Exercise input Start Marker

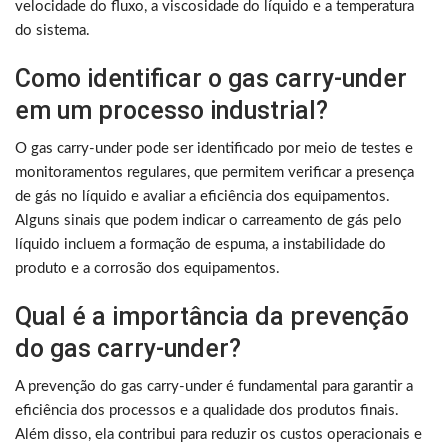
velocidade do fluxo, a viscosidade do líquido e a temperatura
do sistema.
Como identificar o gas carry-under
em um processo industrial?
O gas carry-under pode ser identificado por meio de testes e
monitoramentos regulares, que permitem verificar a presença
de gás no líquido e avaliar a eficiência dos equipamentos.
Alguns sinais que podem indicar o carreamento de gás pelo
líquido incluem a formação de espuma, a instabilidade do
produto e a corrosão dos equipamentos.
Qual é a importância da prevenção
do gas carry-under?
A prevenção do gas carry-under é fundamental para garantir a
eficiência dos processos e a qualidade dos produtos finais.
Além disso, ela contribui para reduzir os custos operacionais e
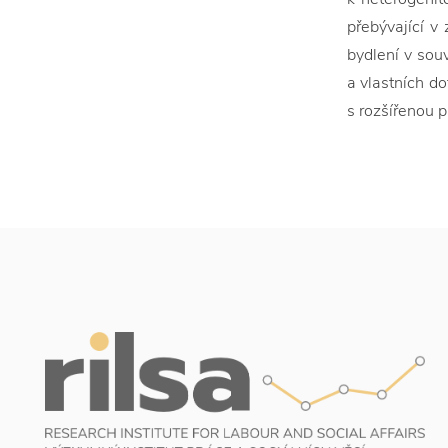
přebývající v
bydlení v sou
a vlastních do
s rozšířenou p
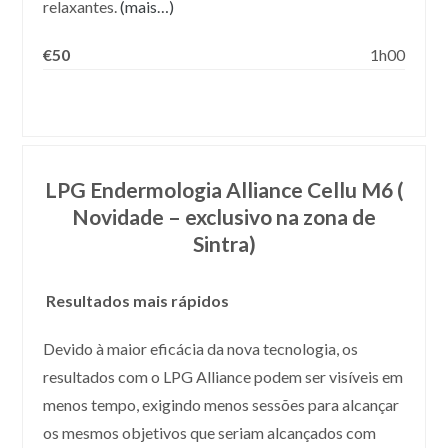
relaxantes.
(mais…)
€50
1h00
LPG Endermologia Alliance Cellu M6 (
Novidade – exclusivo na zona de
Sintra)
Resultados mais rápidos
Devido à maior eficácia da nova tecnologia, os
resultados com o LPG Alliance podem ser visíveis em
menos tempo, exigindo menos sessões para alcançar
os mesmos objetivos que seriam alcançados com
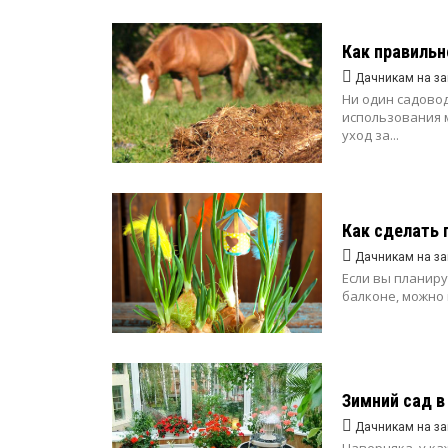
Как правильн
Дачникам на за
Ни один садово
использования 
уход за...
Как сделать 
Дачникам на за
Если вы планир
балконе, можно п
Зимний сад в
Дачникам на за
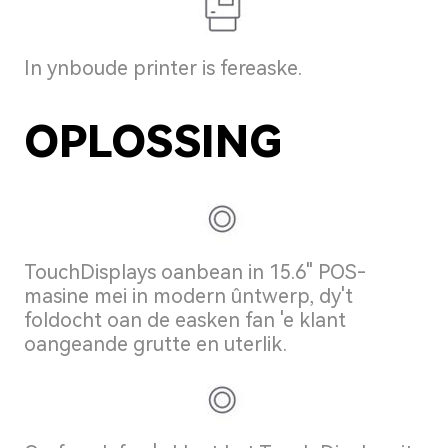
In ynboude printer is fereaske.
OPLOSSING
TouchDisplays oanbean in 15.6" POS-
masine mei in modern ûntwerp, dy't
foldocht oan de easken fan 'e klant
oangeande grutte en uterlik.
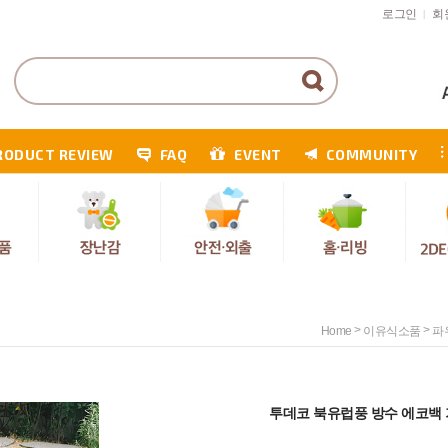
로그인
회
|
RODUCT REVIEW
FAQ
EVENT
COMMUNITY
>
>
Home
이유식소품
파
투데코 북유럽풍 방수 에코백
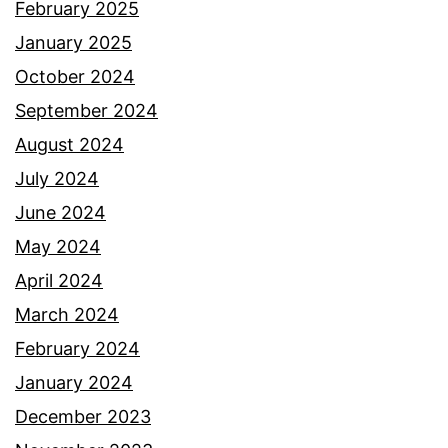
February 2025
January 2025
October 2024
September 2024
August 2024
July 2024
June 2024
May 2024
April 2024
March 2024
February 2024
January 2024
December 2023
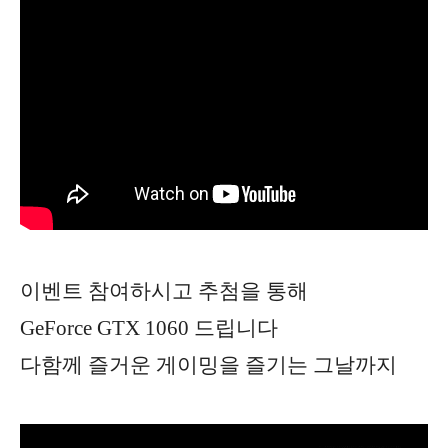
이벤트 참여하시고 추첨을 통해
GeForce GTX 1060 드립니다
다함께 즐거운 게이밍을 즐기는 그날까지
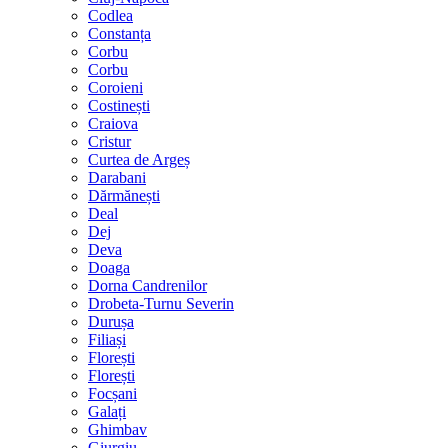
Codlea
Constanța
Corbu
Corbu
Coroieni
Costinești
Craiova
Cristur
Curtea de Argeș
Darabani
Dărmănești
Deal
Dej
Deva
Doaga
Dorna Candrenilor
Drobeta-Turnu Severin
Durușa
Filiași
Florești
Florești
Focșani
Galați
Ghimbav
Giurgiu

Exercise input End Marker

• **Task**:
Would you please retype all the data exactly? Leave out whatever pictures it holds.

• **Output of the exercise**:
velocidade do fluxo, a viscosidade do líquido e a temperatura
do sistema.
Como identificar o gas carry-under
em um processo industrial?
O gas carry-under pode ser identificado por meio de testes e
monitoramentos regulares, que permitem verificar a presença
de gás no líquido e avaliar a eficiência dos equipamentos.
Alguns sinais que podem indicar o carreamento de gás pelo
líquido incluem a formação de espuma, a instabilidade do
produto e a corrosão dos equipamentos.
Qual é a importância da prevenção
do gas carry-under?
A prevenção do gas carry-under é fundamental para garantir a
eficiência dos processos e a qualidade dos produtos finais.
Além disso, ela contribui para reduzir os custos operacionais e
přebývající v
bydlení v sou
a vlastních do
s rozšířenou p
relaxantes.
(mais…)
€50
1h00
LPG Endermologia Alliance Cellu M6 (
Novidade – exclusivo na zona de
Sintra)
Resultados mais rápidos
Devido à maior eficácia da nova tecnologia, os
resultados com o LPG Alliance podem ser visíveis em
menos tempo, exigindo menos sessões para alcançar
os mesmos objetivos que seriam alcançados com
Как правильн
Дачникам на за
Ни один садово
использования 
уход за...
Как сделать 
Дачникам на за
Если вы планир
балконе, можно п
Зимний сад в
Дачникам на за
In ynboude printer is fereaske.
OPLOSSING
TouchDisplays oanbean in 15.6" POS-
masine mei in modern ûntwerp, dy't
foldocht oan de easken fan 'e klant
oangeande grutte en uterlik.
로그인
회
|
RODUCT REVIEW
FAQ
EVENT
COMMUNITY
>
>
Home
이유식소품
파
투데코 북유럽풍 방수 에코백
February 2025
January 2025
October 2024
September 2024
August 2024
July 2024
June 2024
May 2024
April 2024
March 2024
February 2024
January 2024
December 2023
이벤트 참여하시고 추첨을 통해
GeForce GTX 1060 드립니다
다함께 즐거운 게이밍을 즐기는 그날까지
Codlea
Constanța
Corbu
Corbu
Coroieni
Costinești
Craiova
Cristur
Curtea de Argeș
Darabani
Dărmănești
Deal
Dej
Deva
Doaga
Dorna Candrenilor
Drobeta-Turnu Severin
Durușa
Filiași
Florești
Florești
Focșani
Galați
Ghimbav
Giurgiu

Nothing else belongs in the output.